* Exercise *
Whenever the word "subject" turns up in a line below, that line should be copied.

Rendered page images
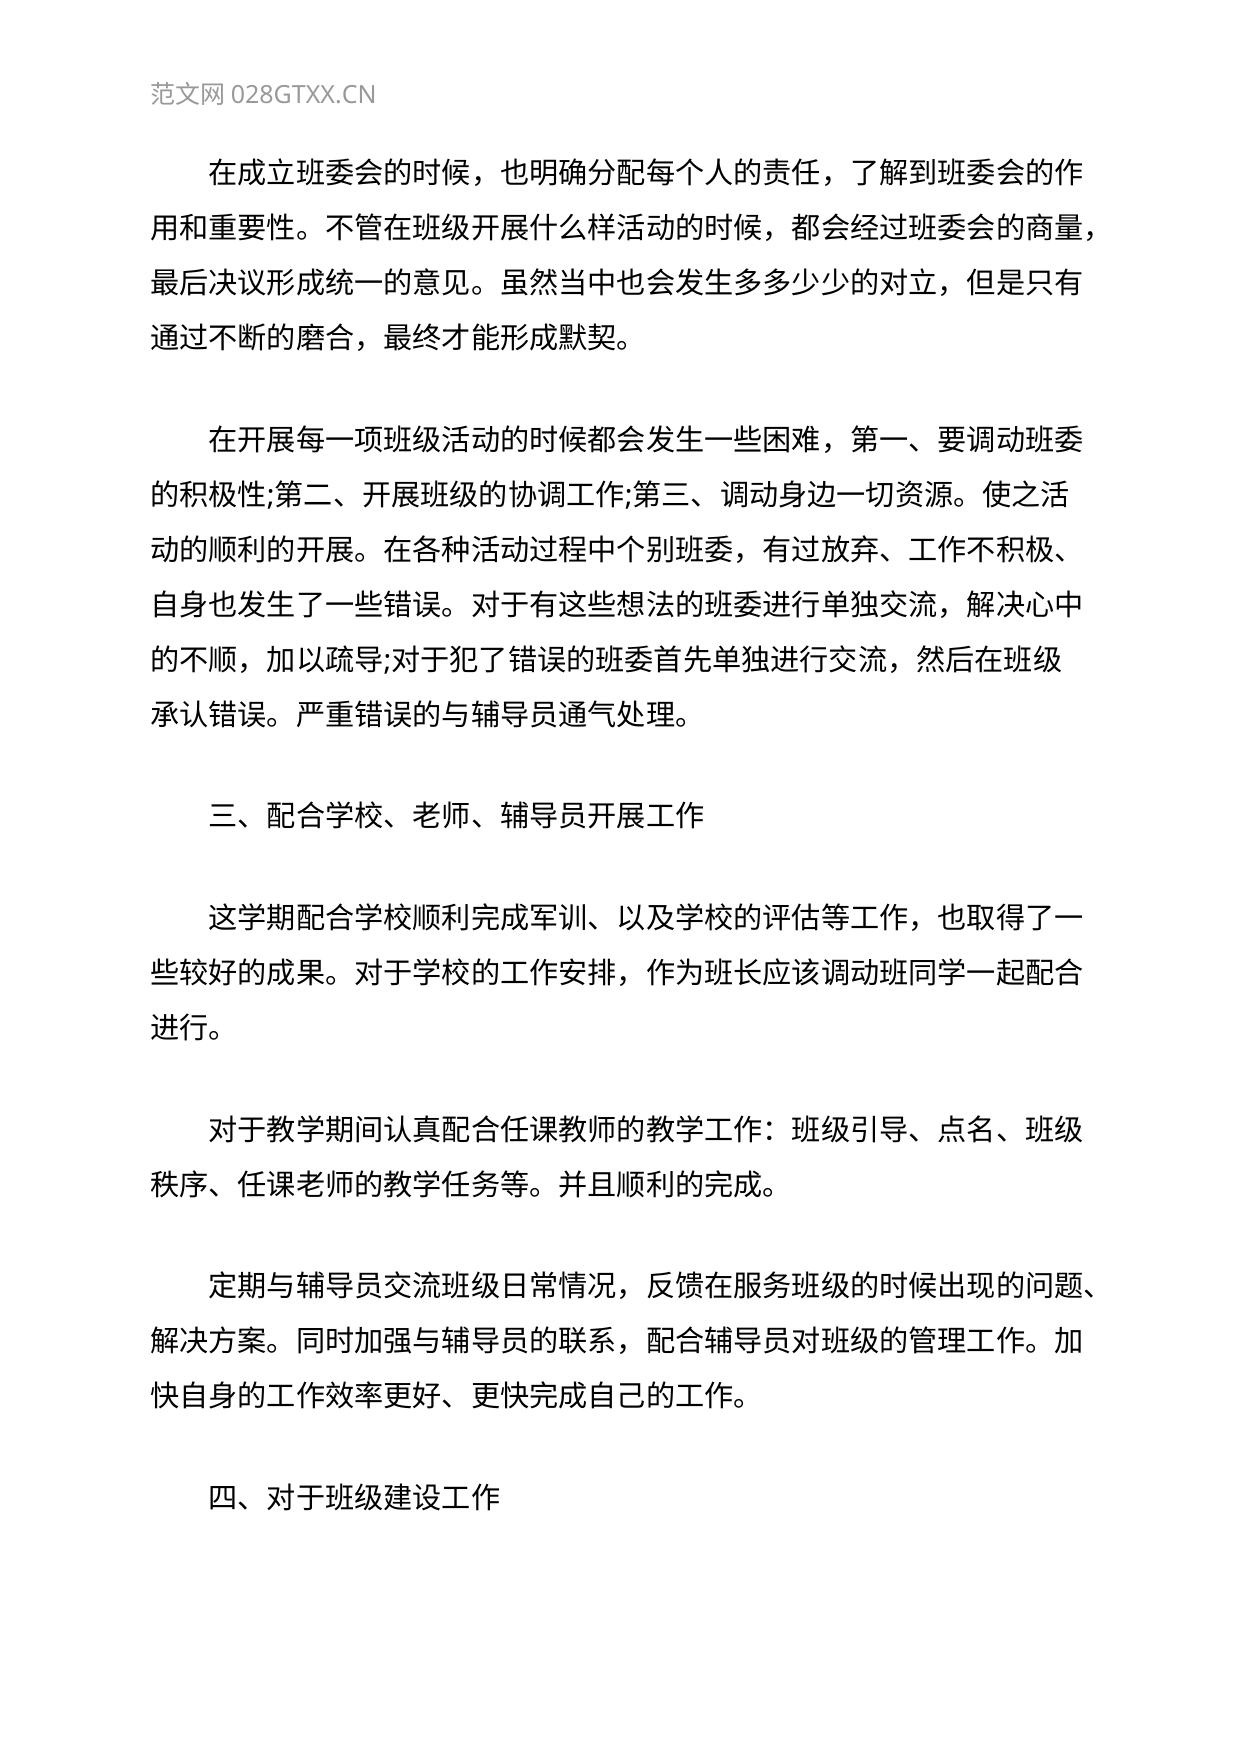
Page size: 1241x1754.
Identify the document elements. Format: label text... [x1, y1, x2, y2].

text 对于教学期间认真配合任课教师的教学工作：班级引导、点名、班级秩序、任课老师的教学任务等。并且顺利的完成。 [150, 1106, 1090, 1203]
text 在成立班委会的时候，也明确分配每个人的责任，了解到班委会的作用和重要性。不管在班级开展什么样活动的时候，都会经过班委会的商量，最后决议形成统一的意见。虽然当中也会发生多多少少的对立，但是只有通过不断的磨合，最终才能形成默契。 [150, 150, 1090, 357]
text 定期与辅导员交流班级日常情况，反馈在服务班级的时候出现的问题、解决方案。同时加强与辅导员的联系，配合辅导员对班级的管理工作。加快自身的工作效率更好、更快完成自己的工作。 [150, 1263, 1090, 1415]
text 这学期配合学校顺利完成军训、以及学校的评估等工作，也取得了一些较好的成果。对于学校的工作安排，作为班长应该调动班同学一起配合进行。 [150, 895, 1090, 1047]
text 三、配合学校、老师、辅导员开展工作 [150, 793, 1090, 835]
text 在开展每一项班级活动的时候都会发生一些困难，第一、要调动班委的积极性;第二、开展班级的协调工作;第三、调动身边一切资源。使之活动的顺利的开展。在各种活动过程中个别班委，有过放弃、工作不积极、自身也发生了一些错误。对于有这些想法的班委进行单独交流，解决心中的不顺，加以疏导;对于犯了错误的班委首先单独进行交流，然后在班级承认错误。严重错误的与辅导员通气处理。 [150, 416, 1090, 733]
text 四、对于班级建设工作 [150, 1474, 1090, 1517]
* * *
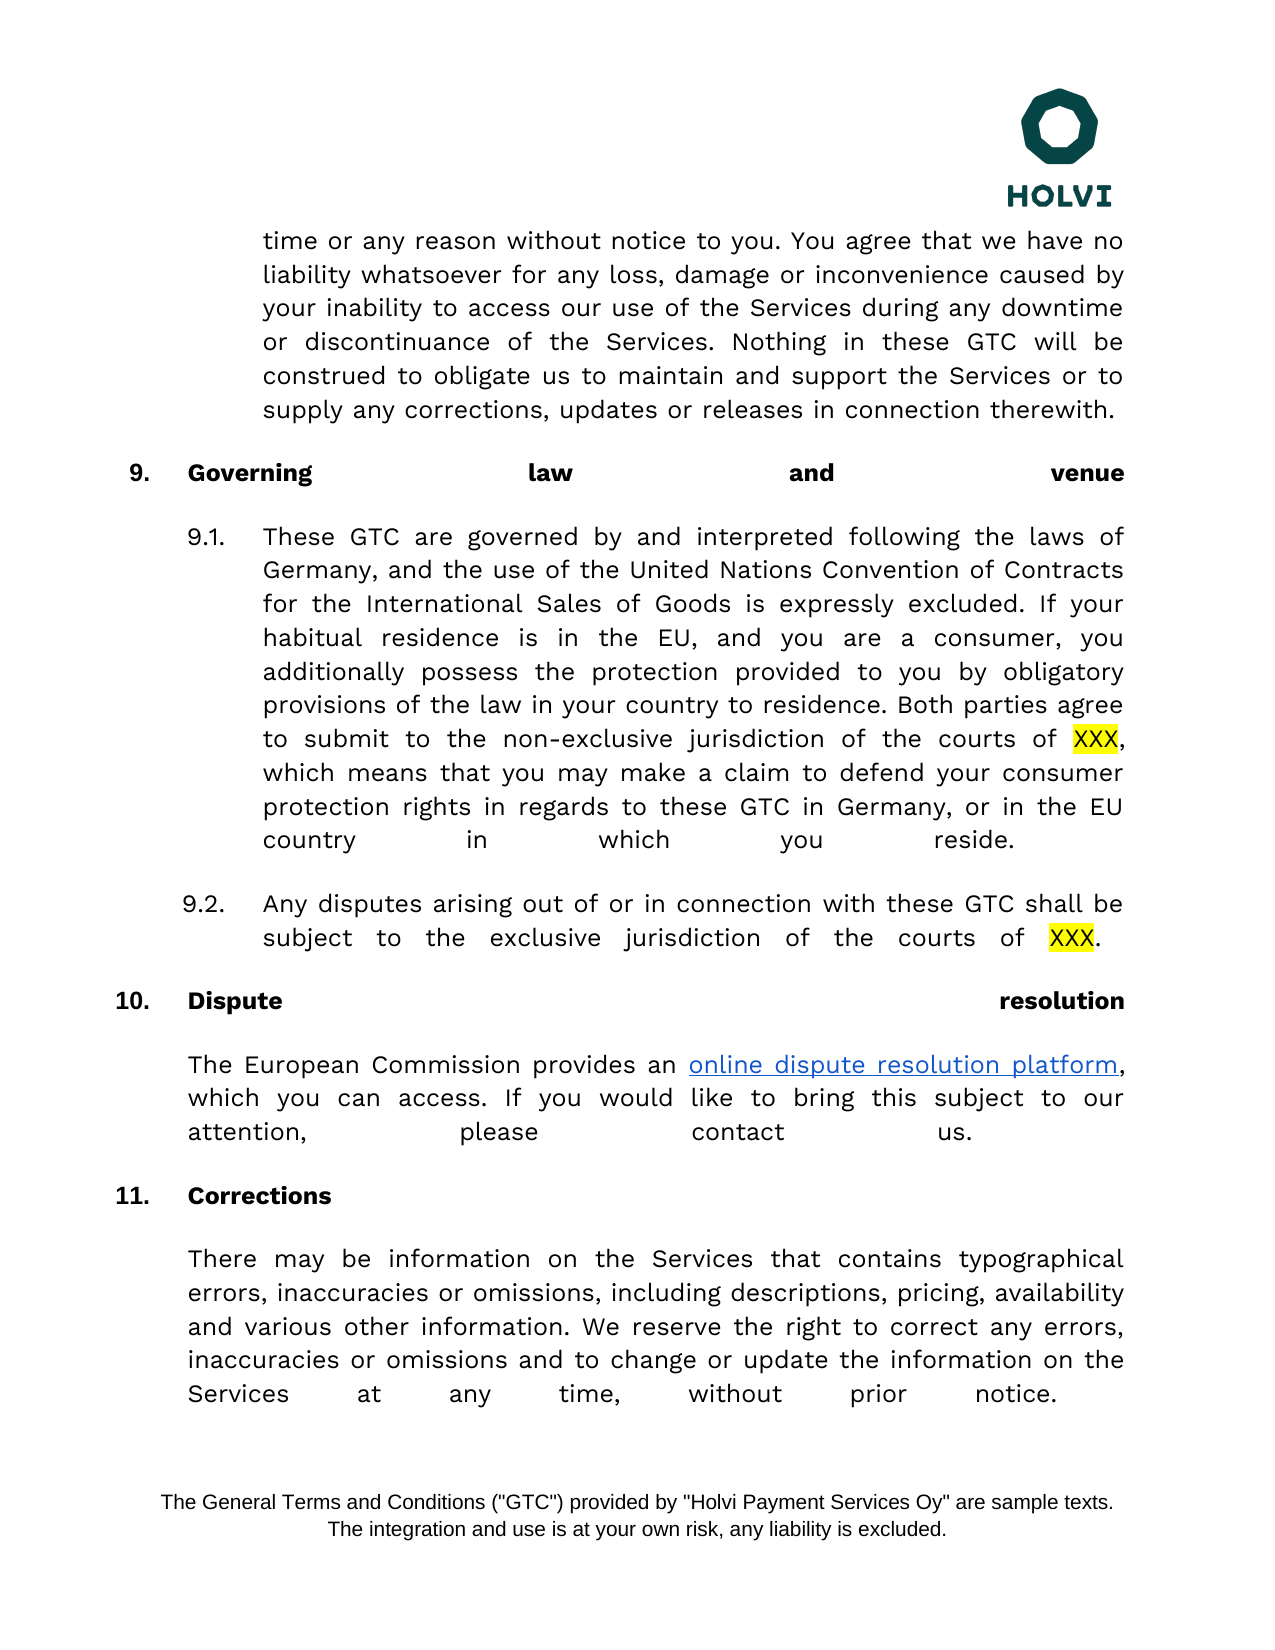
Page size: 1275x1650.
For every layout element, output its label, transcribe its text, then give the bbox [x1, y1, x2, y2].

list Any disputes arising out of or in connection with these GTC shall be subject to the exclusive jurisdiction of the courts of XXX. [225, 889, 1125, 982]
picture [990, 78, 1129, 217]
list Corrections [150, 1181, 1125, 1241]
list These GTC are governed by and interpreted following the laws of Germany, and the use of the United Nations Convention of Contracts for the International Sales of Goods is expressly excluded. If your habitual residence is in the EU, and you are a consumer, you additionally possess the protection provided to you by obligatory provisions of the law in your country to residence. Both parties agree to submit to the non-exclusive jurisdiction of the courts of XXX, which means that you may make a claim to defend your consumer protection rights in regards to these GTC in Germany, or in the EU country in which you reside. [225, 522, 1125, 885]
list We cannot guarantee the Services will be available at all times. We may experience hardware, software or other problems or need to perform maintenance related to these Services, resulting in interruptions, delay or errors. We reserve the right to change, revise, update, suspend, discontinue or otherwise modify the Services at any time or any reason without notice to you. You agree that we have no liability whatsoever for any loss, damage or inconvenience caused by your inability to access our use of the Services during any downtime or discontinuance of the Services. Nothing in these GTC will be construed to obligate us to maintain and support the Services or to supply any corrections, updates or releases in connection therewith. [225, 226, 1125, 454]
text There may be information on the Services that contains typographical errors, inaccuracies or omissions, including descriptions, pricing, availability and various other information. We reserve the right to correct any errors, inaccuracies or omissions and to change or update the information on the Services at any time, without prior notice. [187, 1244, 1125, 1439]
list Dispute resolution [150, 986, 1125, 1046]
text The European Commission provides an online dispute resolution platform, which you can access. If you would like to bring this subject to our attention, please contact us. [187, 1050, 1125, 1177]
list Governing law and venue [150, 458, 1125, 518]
* * *
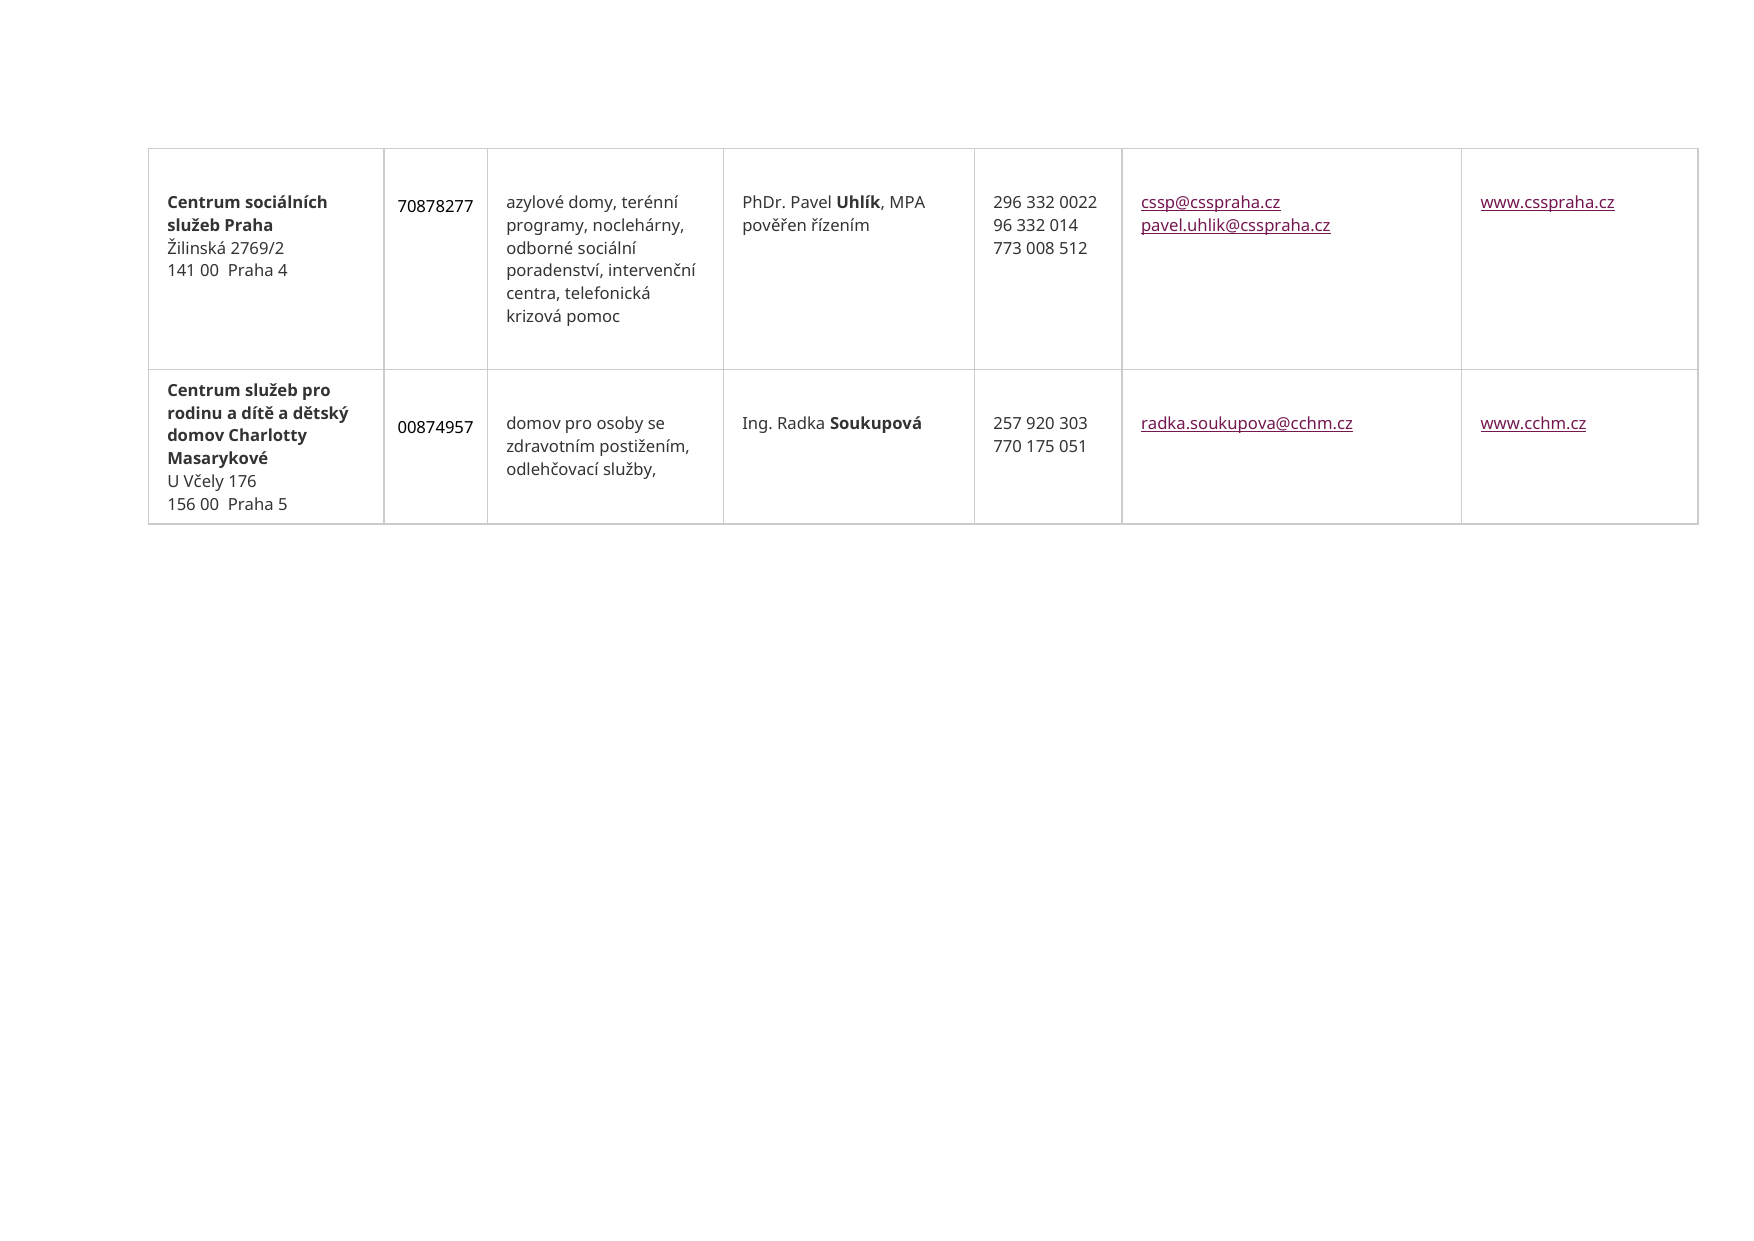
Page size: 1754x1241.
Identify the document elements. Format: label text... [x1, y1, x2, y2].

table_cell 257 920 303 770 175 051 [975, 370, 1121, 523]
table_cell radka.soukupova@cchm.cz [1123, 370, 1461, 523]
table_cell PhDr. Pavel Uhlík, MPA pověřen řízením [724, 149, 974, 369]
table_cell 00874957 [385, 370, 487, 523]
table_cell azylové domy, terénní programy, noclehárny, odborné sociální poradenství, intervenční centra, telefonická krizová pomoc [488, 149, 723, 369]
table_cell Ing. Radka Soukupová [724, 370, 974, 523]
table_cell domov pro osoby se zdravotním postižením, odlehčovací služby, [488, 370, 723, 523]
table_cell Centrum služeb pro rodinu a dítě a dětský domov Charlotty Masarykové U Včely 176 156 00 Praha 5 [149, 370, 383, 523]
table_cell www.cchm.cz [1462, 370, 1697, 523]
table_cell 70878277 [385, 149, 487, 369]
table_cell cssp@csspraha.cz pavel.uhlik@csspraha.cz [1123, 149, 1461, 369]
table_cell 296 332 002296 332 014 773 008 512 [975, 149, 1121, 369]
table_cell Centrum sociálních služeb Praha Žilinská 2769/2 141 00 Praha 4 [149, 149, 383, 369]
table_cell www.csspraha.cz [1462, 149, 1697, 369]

* Answer to this task *
list Any disputes arising out of or in connection with these GTC shall be subject to the exclusive jurisdiction of the courts of XXX. [225, 889, 1125, 982]
text The European Commission provides an online dispute resolution platform, which you can access. If you would like to bring this subject to our attention, please contact us. [187, 1050, 1125, 1177]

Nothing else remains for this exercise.